HIP MOBILITY EXERCISES AND

FOAM ROLLING

In the above video, Anthony from Physio K runs you through a hip mobility program, targeted at increasing the amount of movement you get out of both of your hips. He’s showing 3 exercises: 

 

  1.  The 90-90 stretch. 

 

When you perform this stretch, you start off sitting down with your feet roughly about shoulder width apart. You're going to start by dropping down the left leg and rotating the right leg out towards the side. The goal when you're doing this exercise, is to have both of your knees touching the ground at the same time, and then rotating back the opposite way, remembering to keep your hips on the ground at all times. 

 

  2.  Foam rolling the front of the  thighs (quadriceps)

 

Whether you have a foam roller at home that has spikes on it or is flat all the way around, it doesn't really matter. If you find that your one with spikes on it is a little bit too firm, you can try wrapping a towel around it to help cushion the blow.
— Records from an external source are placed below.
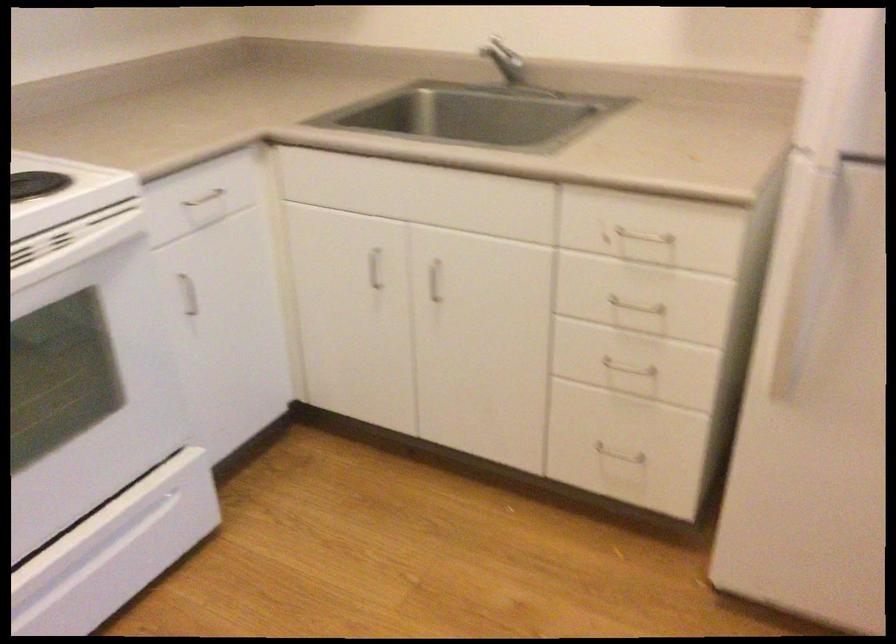
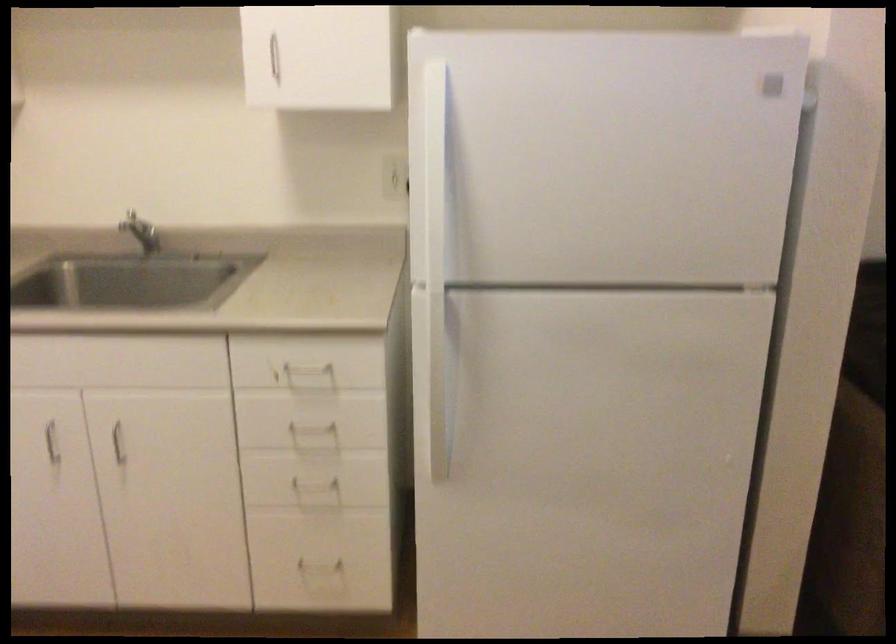
The point at (433,267) is marked in the first image. Where is the corresponding point in the second image?

(116, 430)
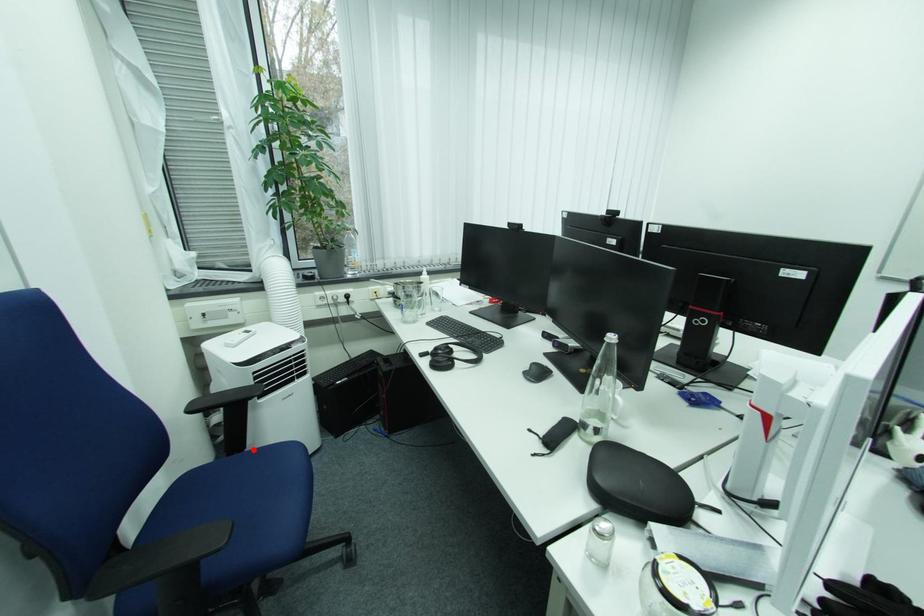
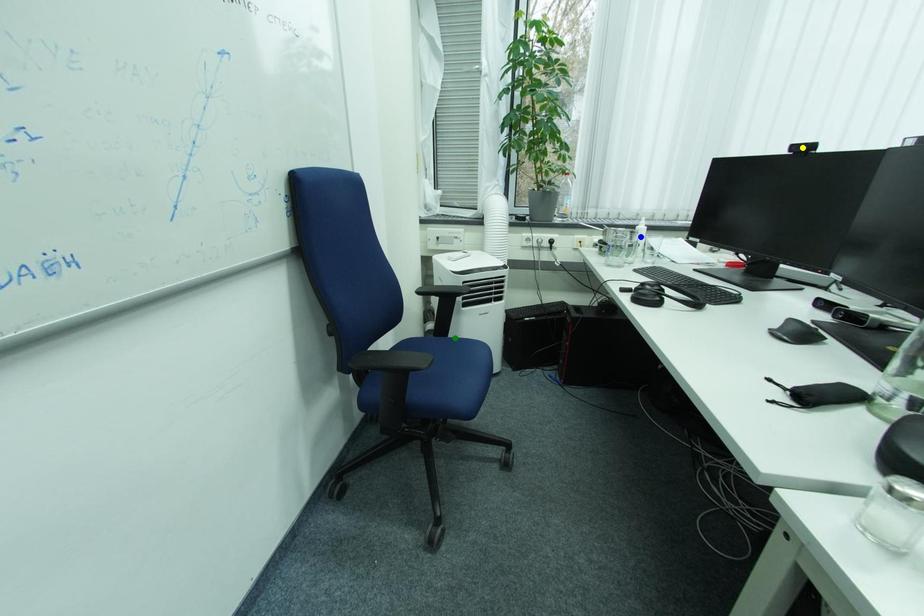
Question: I am providing you with two images of the same scene from different viewpoints. A red point is marked on the first image. You are given multiple points on the second image. In image 2, which mark is for the same physical point as the one in image 1?

Choices:
 (A) green point
 (B) blue point
 (C) yellow point

Answer: (A)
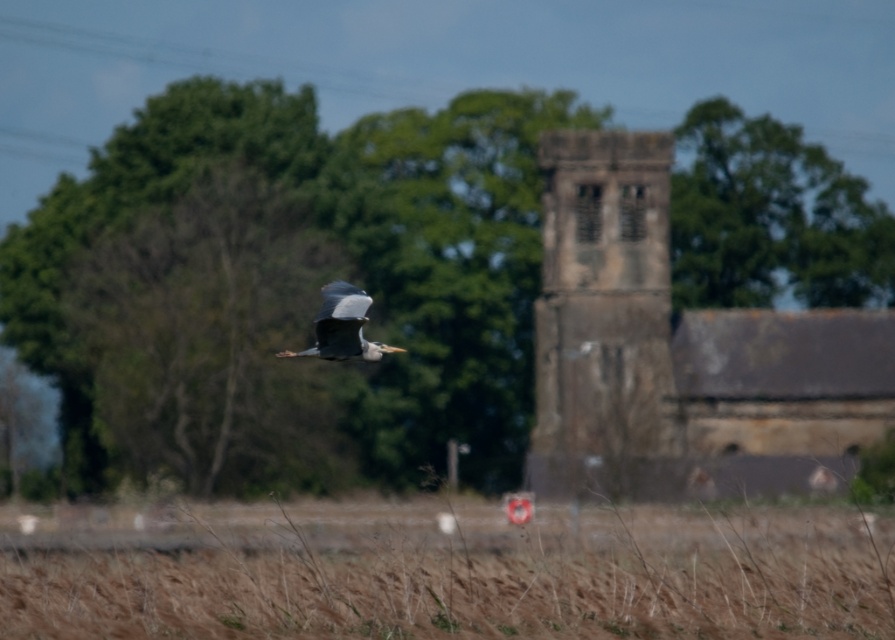
You are a photographer trying to capture both the stone textured church tower at center and the gray feathered bird at center in the same frame. Based on their sizes, which object would appear bigger in your photo?

The stone textured church tower at center appears bigger in the photo because it is larger in size than the gray feathered bird at center.

You are standing in the rural scene and want to determine which point is closer to you. The points are point (x=627, y=204) and point (x=320, y=328). Which point is closer to you?

Point (x=320, y=328) is closer to you because it is less further than point (x=627, y=204).

What are the coordinates of the stone textured church tower at center?

The stone textured church tower at center is located at coordinates point (604,321).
Lay down on your tummy with the foam roller under one of your thighs. When you're doing this exercise, you can offload some of your body weight onto your other leg, so that it's a little bit more comfortable at the start, and then start by rolling from the hip all the way down to the top of that knee. The trick to do this one is nice and slow as you're working your way through it. We don't want you to rush over it, otherwise it may not get the maximum amount of effect out of it. Do this for both legs. 

 

  3.  Foam rolling the inside of the thigh (adductors)

 

The foam roller should be tilted slightly towards the side, so it's facing your body, then bending the knee, putting it straight over the top and rolling straight through again. When you’re doing this exercise, it's important to remember that we want you to take it nice and slow and work your way through the muscle completely. 

 

Any time you're foam rolling, we recommend that you do this for a minimum of two to three minutes. That way, you get the most out of it and it shouldn't leave you too sore afterwards.